▶ To-do item: Tell how many lines of the entries below include the string "Aerobica". Respond with the number alone.

▶ Input data:
--
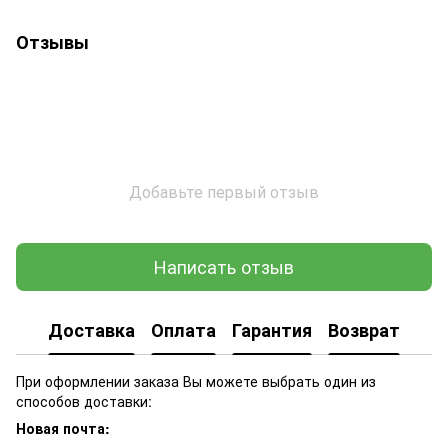
Отзывы
Добавьте первый отзыв
Написать отзыв
Доставка
Оплата
Гарантия
Возврат
При оформлении заказа Вы можете выбрать один из
способов доставки:
Новая почта:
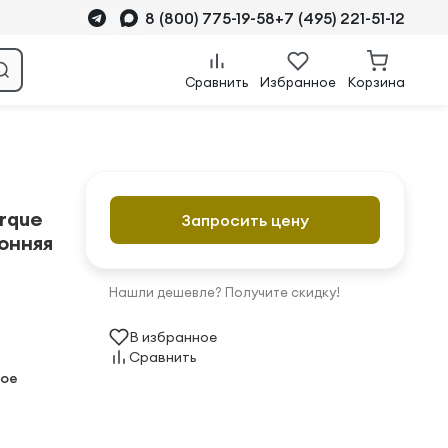
8 (800) 775-19-58
+7 (495) 221-51-12
Сравнить
Избранное
Корзина
rque
Запросить цену
онняя
Нашли дешевле? Получите скидку!
В избранное
Сравнить
ое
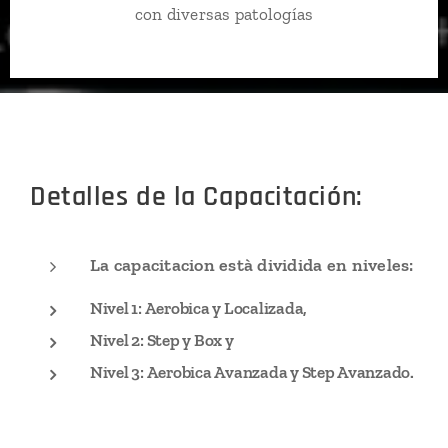
con diversas patologías
Detalles de la Capacitación:
La capacitacion està dividida en niveles:
Nivel 1: Aerobica y Localizada,
Nivel 2: Step y Box y
Nivel 3: Aerobica Avanzada y Step Avanzado.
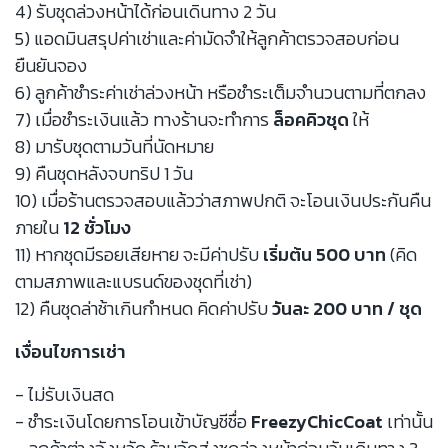
4) รับชุดล่วงหน้าได้ก่อนเดินทาง 2 วัน
5) แอดมินสรุปค่าเช่าและค่ามัดจำให้ลูกค้าตรวจสอบก่อน
ยืนยันจอง
6) ลูกค้าชำระค่าเช่าล่วงหน้า หรือชำระเต็มจำนวนตามที่ตกลง
7) เมื่อชำระเงินแล้ว ทางร้านจะทำการ
ล็อคคิวชุด
ให้
8) มารับชุดตามวันที่นัดหมาย
9) คืนชุดหลังจบทริป 1 วัน
10) เมื่อร้านตรวจสอบแล้วว่าสภาพปกติ จะโอนเงินประกันคืน
ภายใน
12 ชั่วโมง
11) หากชุดมีรอยเสียหาย จะมีค่าปรับ
เริ่มต้น 500 บาท
(คิด
ตามสภาพและแบรนด์ของชุดที่เช่า)
12) คืนชุดล่าช้าเกินกำหนด คิดค่าปรับ
วันละ 200 บาท / ชุด
เงื่อนไขการเช่า
- ไม่รับเงินสด
- ชำระเงินโดยการโอนเข้าบัญชีชื่อ
FreezyChicCoat
เท่านั้น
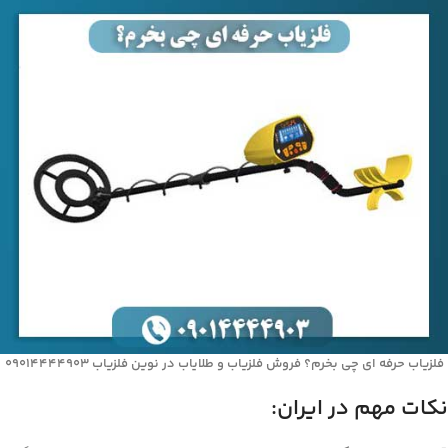
فلزیاب حرفه‌ ای چی بخرم؟ فروش فلزیاب و طلایاب در نوین فلزیاب 09014444903
نکات مهم در ایران:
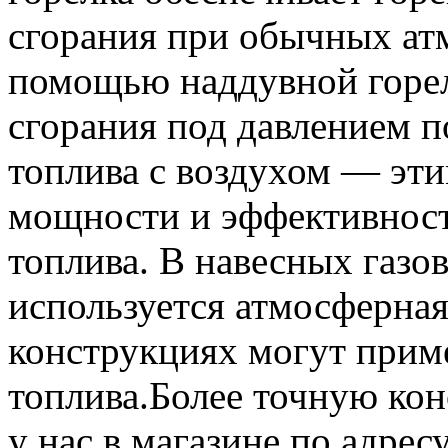
сгорания при обычных ат
помощью наддувной горел
сгорания под давлением п
топлива с воздухом — эт
мощности и эффективност
топлива. В навесных газо
используется атмосферная
конструкциях могут прим
топлива.Более точную ко
у нас в магазине по адрес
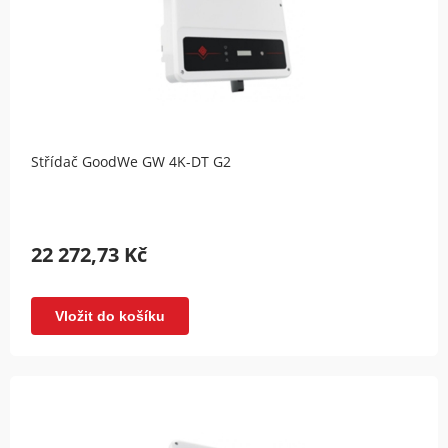
Střídač GoodWe GW 4K-DT G2
22 272,73 Kč
Vložit do košíku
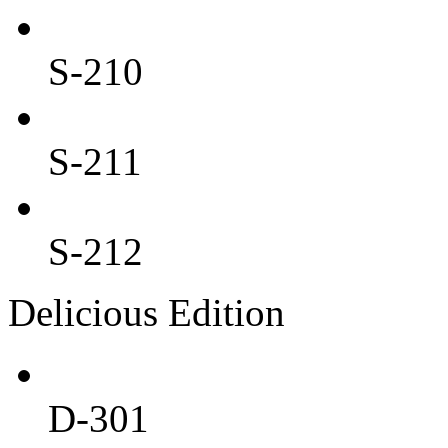
S-210
S-211
S-212
Delicious Edition
D-301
--
▶ Task solution: 2